Société

Gâteaux empoisonnés

Les mamans chasseurs d’hommes ? Elles sont dans nos villes. Elles sont dans nos quartiers. Ce sont parfois nos voisines. Oui, elles existent.


« Sugar mummy », un mot qui nous fait penser à trop de choses. Devenues veuves à un âge un peu avancé, insatisfaites par leurs maris, restées célibataires jusqu’à leur âge plus que mûre, la plupart de ces « mamans » sont des nanties solitaires qui se cherchent du sang encore jeune. Trop vieilles pour attirer l’attention des hommes, trop respectées pour être sifflées, trop riches pour être approchées par n’importe qui, elles décident de changer de casque et de se mettre à la chasse. Un jeune étudiant dont le minerval est une croix, un jeune chômeur dont l’obtention d’un job est une utopie, un jeune homme ayant son permis de conduire à la poche et… quelque fois le groom ou le zamu (gardien) de la maison. Telles sont les victimes de la chasse de ces mamans gâteaux.

Parfois tout commence par un petit service (remplacement d’un pneu crevé, une petite course au marché etc.), un petit message sur Facebook, une petite rencontre au hasard, au mauvais moment et au mauvais endroit etc. Un chanteur rwandais chanta « bitangira buhoro buhoro bikagera kure » (ça commence timidement et ça va loin). Mais derrière ces « mamans-gâteaux », il y a toute une histoire car la maman gâteau d’aujourd’hui ne l’a toujours pas été. Bon nombre de ces « mamans » sont peut être séropositives, en conflit avec leurs maris, leurs enfants, leur âge, leur corps. Pas trop sûr de savoir pourquoi mais la culture burundaise voire même internationale comprend et tolère une relation Trump-Mélanie que celle Macron-Brigitte.

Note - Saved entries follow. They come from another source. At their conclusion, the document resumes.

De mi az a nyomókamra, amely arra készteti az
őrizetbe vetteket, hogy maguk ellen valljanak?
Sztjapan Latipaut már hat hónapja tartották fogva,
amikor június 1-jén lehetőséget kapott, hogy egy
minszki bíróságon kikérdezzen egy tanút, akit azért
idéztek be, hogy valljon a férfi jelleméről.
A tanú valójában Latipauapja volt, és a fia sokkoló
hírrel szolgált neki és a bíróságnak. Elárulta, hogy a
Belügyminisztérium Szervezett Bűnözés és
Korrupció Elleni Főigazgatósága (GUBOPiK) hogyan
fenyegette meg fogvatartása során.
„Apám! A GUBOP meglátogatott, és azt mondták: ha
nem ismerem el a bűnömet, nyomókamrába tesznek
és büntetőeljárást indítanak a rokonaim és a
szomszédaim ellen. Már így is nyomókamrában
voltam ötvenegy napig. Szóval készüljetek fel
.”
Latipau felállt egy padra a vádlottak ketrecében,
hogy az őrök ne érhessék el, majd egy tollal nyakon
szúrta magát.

Convaincu de cela au fond de moi, force est de croire que certains jeunes hommes se laissent capturer par les « chasseuses » espérant un gain effet retour. Force est de constater que certains jeunes sont forcés de jouer les maris de peur que leurs intérêts soient menacés. Hélène Rollès, chanteuse française, l’avait bien compris en chantant : « Amour secret, obligés de se cacher, amour secret, toujours dissimulés, amour secret, pas le droit de le dire, amour secret, condamnés à mentir…! » Peut on parler d’amour secret ou de relation secrète ? Moi je préfère dire relation secrète, à vous alors de l’adapter dans la chanson. On entendra des réponses échappatoires comme : c’est juste un chauffeur, c’est ma tante, c’est ma…, c’est mon… ( 🎶 condamnés à mentir). Néanmoins des « only God can judge me » (Dieu Seul peut me juger) existent, donc pas besoin de se cacher pour sortir ou s’embrasser avec sa « maman ». En contact avec une(de) telle(s) maman(s)? Tu t’avances sur un terrain miné et sur ce genre de terrain le verdict est connu c’est la mort. L’emplacement des mines importe peu, l’essentiel est que à la seconde s, la(es) mine(s) explose(nt) et le salaire de celui qui s’aventure sur un tel terrain c’est la mort ou s’il a de la chance l’handicap.